Extract every line of the records that contains the string "PASO".

Records from a dataset:
▬▬▬▬▬▬▬▬▬▬

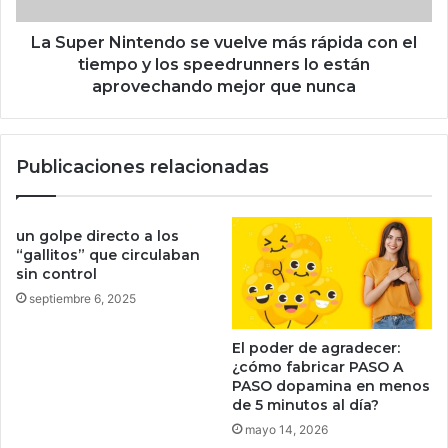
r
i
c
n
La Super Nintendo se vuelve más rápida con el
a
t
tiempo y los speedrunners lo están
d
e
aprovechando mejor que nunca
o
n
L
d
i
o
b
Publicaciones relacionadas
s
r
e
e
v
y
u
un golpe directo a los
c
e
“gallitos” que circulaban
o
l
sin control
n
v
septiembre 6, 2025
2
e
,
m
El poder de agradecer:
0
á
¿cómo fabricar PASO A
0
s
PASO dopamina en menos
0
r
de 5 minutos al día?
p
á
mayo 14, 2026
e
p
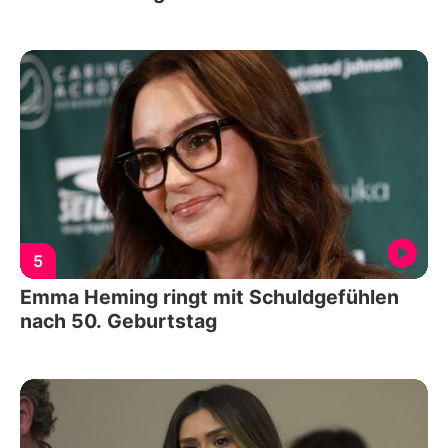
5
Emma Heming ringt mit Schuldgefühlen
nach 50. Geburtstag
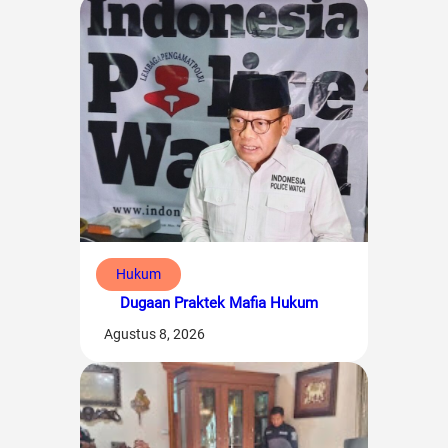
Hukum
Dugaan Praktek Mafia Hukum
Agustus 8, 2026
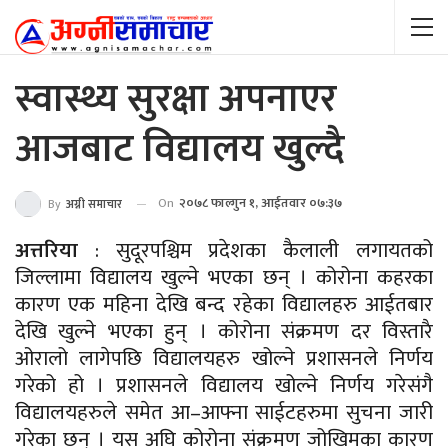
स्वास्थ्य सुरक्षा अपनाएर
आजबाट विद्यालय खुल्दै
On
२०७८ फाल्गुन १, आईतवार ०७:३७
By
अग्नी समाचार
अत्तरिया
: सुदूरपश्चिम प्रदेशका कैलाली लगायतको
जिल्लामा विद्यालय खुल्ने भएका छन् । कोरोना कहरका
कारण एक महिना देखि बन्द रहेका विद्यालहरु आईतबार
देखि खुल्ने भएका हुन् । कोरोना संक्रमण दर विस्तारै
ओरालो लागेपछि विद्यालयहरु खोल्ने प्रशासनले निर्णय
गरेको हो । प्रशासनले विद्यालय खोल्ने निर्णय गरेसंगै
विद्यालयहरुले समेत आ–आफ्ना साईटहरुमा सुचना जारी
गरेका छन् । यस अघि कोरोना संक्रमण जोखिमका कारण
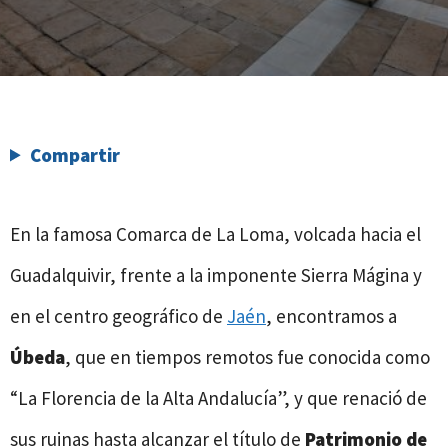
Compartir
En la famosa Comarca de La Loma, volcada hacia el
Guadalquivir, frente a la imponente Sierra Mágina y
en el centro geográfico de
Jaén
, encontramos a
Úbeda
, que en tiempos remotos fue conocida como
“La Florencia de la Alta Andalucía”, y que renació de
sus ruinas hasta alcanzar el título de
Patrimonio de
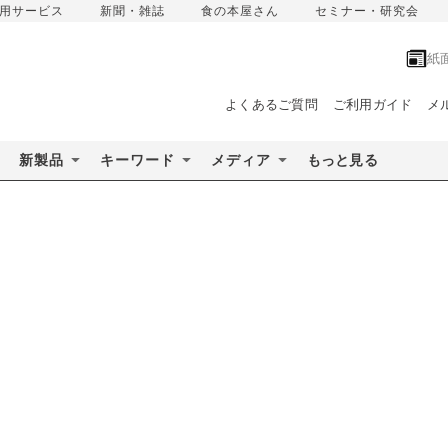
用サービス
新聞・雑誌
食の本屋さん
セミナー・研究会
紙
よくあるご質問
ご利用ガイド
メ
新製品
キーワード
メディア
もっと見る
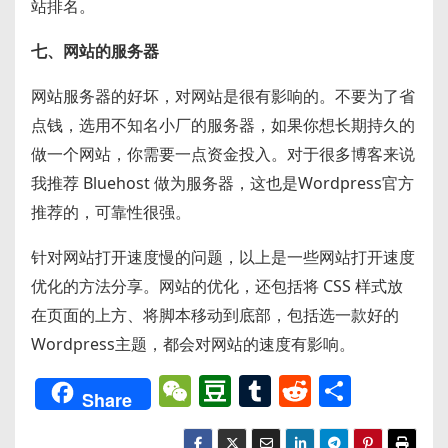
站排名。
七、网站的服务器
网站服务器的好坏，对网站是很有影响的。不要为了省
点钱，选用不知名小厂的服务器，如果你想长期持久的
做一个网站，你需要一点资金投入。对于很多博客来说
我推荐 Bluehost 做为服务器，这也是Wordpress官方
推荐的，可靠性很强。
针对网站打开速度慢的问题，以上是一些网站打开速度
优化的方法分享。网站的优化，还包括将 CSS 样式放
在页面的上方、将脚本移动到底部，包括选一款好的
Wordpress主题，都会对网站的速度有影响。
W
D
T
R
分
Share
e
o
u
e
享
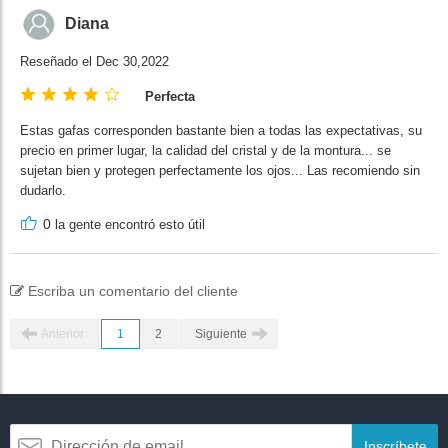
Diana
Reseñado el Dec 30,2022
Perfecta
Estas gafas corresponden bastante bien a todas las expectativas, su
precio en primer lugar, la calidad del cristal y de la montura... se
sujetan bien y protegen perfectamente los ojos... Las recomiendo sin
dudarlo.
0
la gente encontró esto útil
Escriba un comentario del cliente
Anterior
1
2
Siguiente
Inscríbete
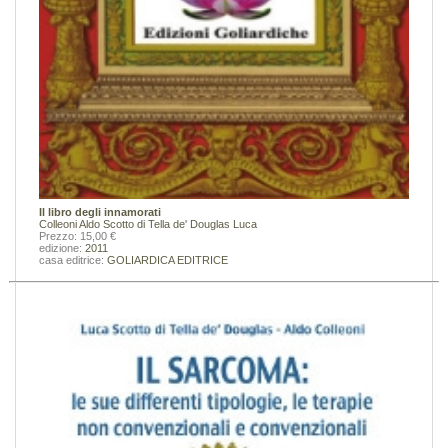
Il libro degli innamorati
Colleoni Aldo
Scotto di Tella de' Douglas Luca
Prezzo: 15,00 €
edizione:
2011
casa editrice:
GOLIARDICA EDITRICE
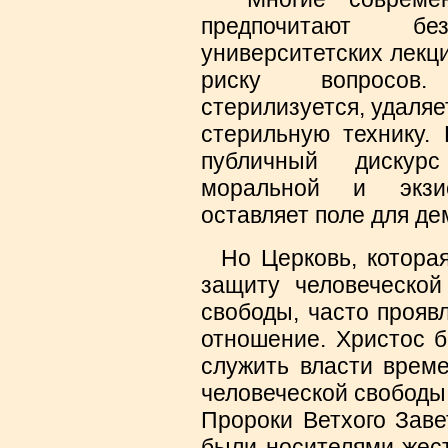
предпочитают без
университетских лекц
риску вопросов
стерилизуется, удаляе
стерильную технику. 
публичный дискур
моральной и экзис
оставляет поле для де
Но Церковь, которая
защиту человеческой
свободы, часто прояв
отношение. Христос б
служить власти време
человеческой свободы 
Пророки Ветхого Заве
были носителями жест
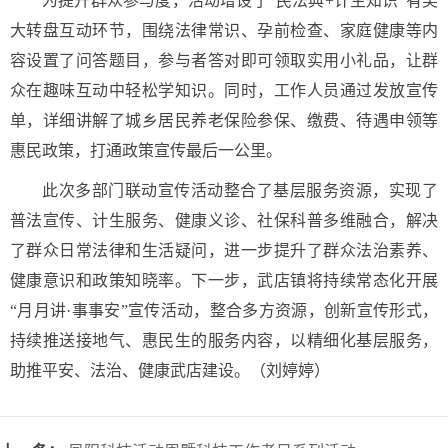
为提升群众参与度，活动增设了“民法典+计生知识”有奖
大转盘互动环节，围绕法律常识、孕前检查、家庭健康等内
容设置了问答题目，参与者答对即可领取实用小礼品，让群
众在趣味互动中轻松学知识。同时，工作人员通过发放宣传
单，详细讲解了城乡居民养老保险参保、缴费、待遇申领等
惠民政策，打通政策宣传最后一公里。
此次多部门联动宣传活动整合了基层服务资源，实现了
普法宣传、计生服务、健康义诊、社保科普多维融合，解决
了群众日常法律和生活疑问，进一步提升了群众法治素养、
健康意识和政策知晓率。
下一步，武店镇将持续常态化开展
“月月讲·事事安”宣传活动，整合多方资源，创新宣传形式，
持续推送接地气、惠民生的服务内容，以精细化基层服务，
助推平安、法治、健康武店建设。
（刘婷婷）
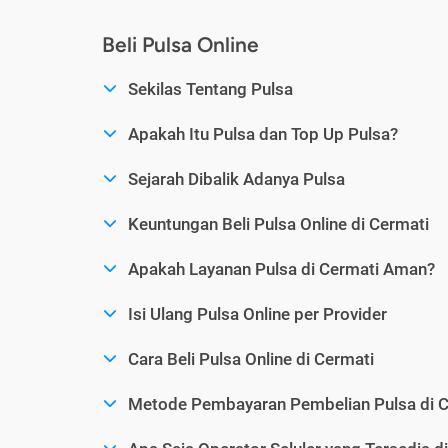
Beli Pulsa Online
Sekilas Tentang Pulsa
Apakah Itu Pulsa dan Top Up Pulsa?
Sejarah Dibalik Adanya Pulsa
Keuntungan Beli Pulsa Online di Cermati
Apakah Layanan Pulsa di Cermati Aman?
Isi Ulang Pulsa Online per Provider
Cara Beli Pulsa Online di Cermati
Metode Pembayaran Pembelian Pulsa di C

▬▬▬▬▬▬▬▬▬▬

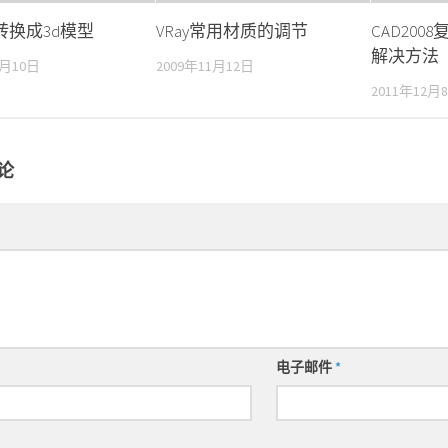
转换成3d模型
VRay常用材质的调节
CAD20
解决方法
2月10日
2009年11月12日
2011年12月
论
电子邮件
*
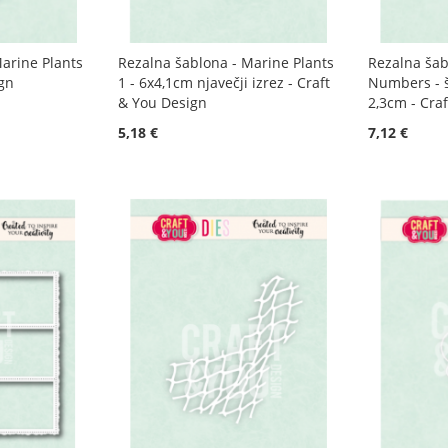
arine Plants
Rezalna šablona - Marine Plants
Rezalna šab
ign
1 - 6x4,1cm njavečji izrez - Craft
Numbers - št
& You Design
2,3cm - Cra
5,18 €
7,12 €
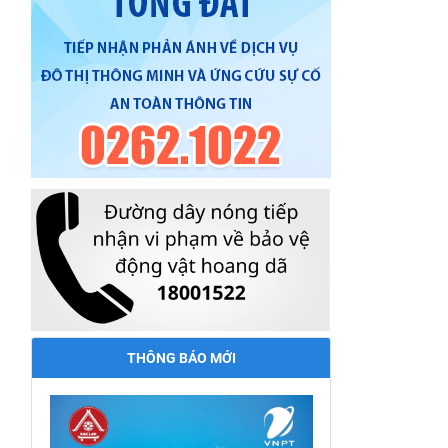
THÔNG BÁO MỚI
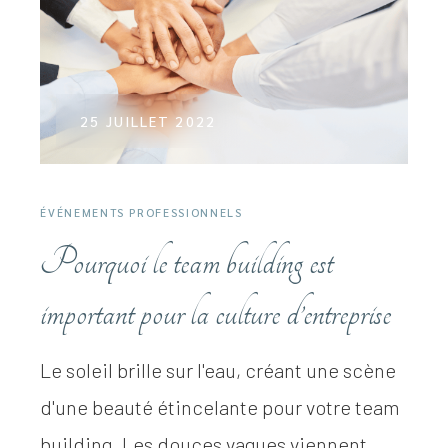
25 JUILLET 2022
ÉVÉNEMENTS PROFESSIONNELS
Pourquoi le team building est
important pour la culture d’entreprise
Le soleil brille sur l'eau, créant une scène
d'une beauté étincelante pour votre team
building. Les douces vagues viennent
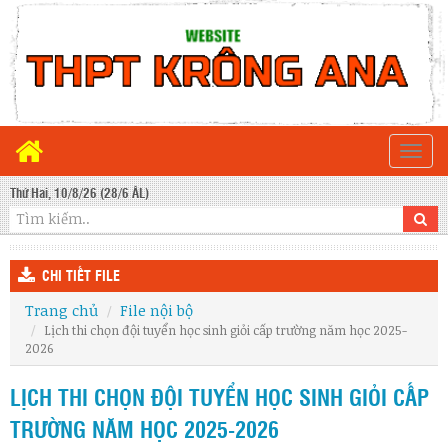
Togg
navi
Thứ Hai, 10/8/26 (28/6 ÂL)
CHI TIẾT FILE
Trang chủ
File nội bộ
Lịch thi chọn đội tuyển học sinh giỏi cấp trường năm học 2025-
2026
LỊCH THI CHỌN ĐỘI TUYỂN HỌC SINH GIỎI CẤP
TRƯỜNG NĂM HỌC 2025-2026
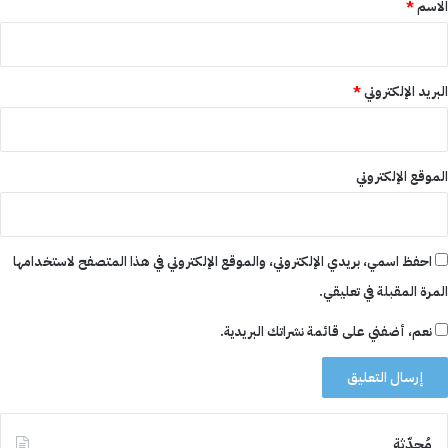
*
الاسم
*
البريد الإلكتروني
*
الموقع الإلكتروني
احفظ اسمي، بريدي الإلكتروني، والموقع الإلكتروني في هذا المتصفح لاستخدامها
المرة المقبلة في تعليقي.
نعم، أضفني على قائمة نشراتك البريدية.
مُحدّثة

▬▬▬▬▬▬▬▬▬▬

Written reply:
¿cómo fabricar PASO A
PASO dopamina en menos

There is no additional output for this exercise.